Other lessons to be drawn from the elections are bound to be a subject of intense and prolonged debate. 2010 was a cycle in which a Democrat with racy Halloween photos lost (Krystal Ball) and a Republican who admitted frequenting prostitutes won (David Vitter); where a Tea Partier who once copped to dabbling in witchcraft got drubbed (Christine O'Donnell) and one who deified an "Aqua Buddha" won in a landslide (Rand Paul); where a Democrat who pitted himself against the president came up short (Rep. Chet Edwards) and one who aggressively defended the Obama agenda (Rep. Tom Perriello) faltered as well.
Democrats got hammered. Many of them were progressives. But an even larger chunk were conservative Blue Dogs. Those who supported health care reform lost. Those who opposed it lost as well. And, not surprisingly, each faction claimed that the election's lessons nevertheless vindicated their failures. While former Clinton pollster and consummate triangulator Mark Penn urged the president to move "back to the center," Adam Green, co-founder of Progressive Change Campaign Committee insisted that Democrats lost because "party leaders never truly fought for popular progressive reforms." Another Clinton-hand, Paul Begala, preached a more confrontational approach.
But while the process of introspection began with haste on the Democrat side of the aisle, not everyone was willing to cede an era of Republican transcendence. Even the centrist Third Way, which earlier in the morning had called for moderation in the Obama platform, chose on Tuesday night to direct its punches across the aisle.
"The striking thing is how badly the victorious Republicans are misreading the will of the voters," said Matt Bennett, the group's Vice President for Public Affairs. "They are manifestly not demanding, for example, huge tax cuts, and they don't want these guys to shut down Washington. They want their representatives to act like adults, work together, grow the economy and make their lives better."

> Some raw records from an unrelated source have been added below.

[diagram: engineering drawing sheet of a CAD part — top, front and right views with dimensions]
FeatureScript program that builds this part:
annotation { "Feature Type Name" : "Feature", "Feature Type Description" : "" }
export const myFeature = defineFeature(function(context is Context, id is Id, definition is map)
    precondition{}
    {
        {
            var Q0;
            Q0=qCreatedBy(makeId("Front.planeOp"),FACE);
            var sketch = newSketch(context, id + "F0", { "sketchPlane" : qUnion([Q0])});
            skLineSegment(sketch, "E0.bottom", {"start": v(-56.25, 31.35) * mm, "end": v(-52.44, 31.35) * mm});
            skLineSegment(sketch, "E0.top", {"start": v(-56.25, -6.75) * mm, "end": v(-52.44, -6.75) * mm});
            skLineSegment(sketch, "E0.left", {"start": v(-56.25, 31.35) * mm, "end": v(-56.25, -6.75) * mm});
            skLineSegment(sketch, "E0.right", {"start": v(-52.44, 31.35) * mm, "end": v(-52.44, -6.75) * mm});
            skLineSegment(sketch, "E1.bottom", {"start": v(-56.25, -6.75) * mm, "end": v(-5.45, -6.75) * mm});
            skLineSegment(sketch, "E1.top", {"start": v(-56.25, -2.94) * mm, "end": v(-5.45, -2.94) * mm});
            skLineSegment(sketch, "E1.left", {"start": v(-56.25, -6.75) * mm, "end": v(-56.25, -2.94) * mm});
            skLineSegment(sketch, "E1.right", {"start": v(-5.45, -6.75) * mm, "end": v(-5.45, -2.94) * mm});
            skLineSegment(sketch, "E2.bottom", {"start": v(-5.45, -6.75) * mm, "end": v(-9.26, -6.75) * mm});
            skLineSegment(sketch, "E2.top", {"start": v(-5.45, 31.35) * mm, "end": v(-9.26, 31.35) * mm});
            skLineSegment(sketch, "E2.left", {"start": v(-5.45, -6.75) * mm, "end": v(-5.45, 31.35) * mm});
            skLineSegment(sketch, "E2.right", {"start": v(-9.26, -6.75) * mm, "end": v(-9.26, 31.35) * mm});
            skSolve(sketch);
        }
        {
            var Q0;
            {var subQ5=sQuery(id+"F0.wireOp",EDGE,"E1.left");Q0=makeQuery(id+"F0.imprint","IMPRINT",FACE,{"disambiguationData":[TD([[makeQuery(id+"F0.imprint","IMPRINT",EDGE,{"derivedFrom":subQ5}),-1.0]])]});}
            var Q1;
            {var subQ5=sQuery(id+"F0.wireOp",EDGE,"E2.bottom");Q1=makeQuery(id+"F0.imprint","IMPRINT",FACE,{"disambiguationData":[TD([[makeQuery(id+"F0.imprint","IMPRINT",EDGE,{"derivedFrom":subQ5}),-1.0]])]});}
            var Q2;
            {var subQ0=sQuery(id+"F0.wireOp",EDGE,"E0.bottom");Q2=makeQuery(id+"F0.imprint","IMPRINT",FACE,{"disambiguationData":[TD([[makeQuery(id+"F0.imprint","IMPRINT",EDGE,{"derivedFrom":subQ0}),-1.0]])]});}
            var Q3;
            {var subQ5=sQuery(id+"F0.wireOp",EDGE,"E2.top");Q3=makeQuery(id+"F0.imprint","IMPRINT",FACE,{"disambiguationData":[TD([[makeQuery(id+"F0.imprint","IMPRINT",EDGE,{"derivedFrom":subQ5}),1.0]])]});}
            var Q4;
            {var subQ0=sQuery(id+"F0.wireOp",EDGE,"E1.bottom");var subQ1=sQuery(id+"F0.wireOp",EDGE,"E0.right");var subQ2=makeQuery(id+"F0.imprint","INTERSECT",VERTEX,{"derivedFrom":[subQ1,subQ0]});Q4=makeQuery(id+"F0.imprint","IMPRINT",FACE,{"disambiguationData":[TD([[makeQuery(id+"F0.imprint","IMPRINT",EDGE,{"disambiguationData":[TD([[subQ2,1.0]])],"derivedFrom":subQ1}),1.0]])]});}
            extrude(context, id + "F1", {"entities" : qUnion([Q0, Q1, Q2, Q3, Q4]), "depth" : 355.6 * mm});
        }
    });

Even Republicans conceded that for all of the night's confetti the path ahead was a choppy one. Well before the results were settled, Sen. Jim DeMint (R-S.C.) -- the defacto leader of the incoming Tea Party faction -- had penned an oped in the Wall Street Journal urging the freshmen class not to trust Republican leadership. Ornstein, likewise, insisted that the "real challenge" in the months ahead fell on the shoulders of the GOP. Even members of the Republic operative class were willing to damper the festive mood.
"Obviously the GOP had a big night tonight, maybe historical," said Craig Shirley, a Ronald Reagan biographer and longtime GOP adviser. "However, they ran largely as anti-Obama, which is not a governing philosophy. I say 'maybe historical' because the voters went for the Republicans for what they opposed and not what they proposed. History is made by what you do and not by what you won't do.
"Beginning on Wednesday, the GOP will have to decide what it stands for and what it will offer the American people. It will also have to decide what direction they will go in, Reagan populist or Big Government Republicanism."